What to produce
Retype exactly the lines from the line with "Стать оптовым клиентом" to the end of the data, keeping both boundary lines.

Records provided
___

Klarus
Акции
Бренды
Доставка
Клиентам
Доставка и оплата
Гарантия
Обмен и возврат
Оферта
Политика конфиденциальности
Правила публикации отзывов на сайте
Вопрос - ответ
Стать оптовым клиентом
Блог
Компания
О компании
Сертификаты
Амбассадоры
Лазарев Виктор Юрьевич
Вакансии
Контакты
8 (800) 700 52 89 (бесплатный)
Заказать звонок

___

Result for this task
Стать оптовым клиентом
Блог
Компания
О компании
Сертификаты
Амбассадоры
Лазарев Виктор Юрьевич
Вакансии
Контакты
8 (800) 700 52 89 (бесплатный)
Заказать звонок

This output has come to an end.